**TEXTE EXTRAIT:**
Un milliard de personnes vivent avec une forme de handicap, ce qui représente environ 15 % de la population mondiale. Selon le Rapport mondial sur le handicap[1], le nombre de personnes handicapées ne fait qu'augmenter. En effet, la population vieillit et les personnes âgées ont un risque plus élevé de développer une forme d'invalidité. Des facteurs environnementaux, tels que les accidents de la route, les catastrophes naturelles et divers conflits mondiaux contribuent également à l'augmentation de l'invalidité. Pourtant, bien qu'elles représentent «la plus grande minorité du monde», les personnes vivant avec un handicap sont souvent oubliées et leurs besoins, souvent négligés. Si cette affirmation est véritable dans la vie de tous les jours, imaginez ce qu'il en est en tourisme d'affaires. Lorsqu'on organise un événement, à petite ou grande échelle, les probabilités qu'au moins une personne vivant avec un handicap soit présente sont immenses et quasi garanties. Pourtant, les personnes à mobilité réduite ou qui présentent des limitations physiques sont la plupart du temps négligées et oubliées lors de l'organisation d'un événement. Quel est l'impact d'une telle situation pour les acteurs de l'industrie ? Et pour les personnes touchées ?

Isabelle Ducharme, présidente du C.A. de Kéroul

Isabelle Ducharme, présidente du C.A de Kéroul, un organisme à but non lucratif dont les actions visent à rendre le tourisme et la culture accessibles aux personnes à capacités physiques restreintes, est d'avis que «la question est loin d'être simple.»

«C'est complexe et pas tout à fait encore compris, la notion de mobilité et d'accessibilité en tourisme d'affaires, explique-t-elle. Disons que ce n'est pas un automatisme pour les organisateurs d'événements de réfléchir à nos besoins, et ce sont encore des démarches supplémentaires pour la personne qui vit avec un handicap et ce, qu'elle soit présente dans la salle ou qu'elle participe en tant que panéliste.»

Mme Ducharme sait de quoi elle parle, puisqu'elle se déplace en fauteuil roulant, en plus d'offrir et de participer à de nombreuses conférences sur la mobilité, l'accessibilité et bien sûr de nombreux autres sujets entourant le tourisme.

**DONNÉES FOURNIES:**
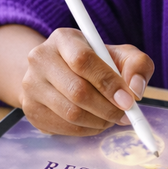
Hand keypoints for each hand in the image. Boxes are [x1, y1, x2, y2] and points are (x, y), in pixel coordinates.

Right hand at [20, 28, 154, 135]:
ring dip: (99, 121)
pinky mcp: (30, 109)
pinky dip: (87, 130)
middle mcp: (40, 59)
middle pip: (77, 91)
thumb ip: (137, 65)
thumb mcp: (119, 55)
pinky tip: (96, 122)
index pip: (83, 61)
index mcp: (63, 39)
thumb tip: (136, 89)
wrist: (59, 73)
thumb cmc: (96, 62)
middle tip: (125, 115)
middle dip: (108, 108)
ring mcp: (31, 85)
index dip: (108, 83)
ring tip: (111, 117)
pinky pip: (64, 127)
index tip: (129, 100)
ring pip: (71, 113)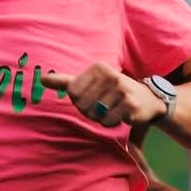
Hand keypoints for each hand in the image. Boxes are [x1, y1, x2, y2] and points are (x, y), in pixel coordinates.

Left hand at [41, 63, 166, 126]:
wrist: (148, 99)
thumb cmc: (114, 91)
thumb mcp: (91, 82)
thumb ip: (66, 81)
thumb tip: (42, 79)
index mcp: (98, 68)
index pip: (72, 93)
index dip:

* * *

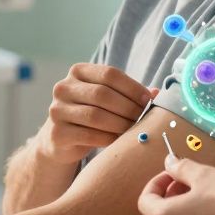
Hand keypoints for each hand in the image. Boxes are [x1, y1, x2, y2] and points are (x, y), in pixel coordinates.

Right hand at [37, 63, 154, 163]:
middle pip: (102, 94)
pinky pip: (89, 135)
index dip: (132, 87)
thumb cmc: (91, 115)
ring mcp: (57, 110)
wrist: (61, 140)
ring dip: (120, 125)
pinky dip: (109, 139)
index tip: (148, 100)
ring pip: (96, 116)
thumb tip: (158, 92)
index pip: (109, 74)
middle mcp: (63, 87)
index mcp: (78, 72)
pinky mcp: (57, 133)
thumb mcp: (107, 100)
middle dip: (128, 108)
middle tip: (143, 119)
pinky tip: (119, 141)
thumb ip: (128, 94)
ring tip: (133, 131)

**CONSIGNE:** Recopiez fidèlement le passage du texte extrait qui va de « Mme Ducharme sait » jusqu'à « entourant le tourisme. » inclusivement. Veuillez vous fonder uniquement sur le texte extrait.

**RÉSULTAT OBTENU:**
Mme Ducharme sait de quoi elle parle, puisqu'elle se déplace en fauteuil roulant, en plus d'offrir et de participer à de nombreuses conférences sur la mobilité, l'accessibilité et bien sûr de nombreux autres sujets entourant le tourisme.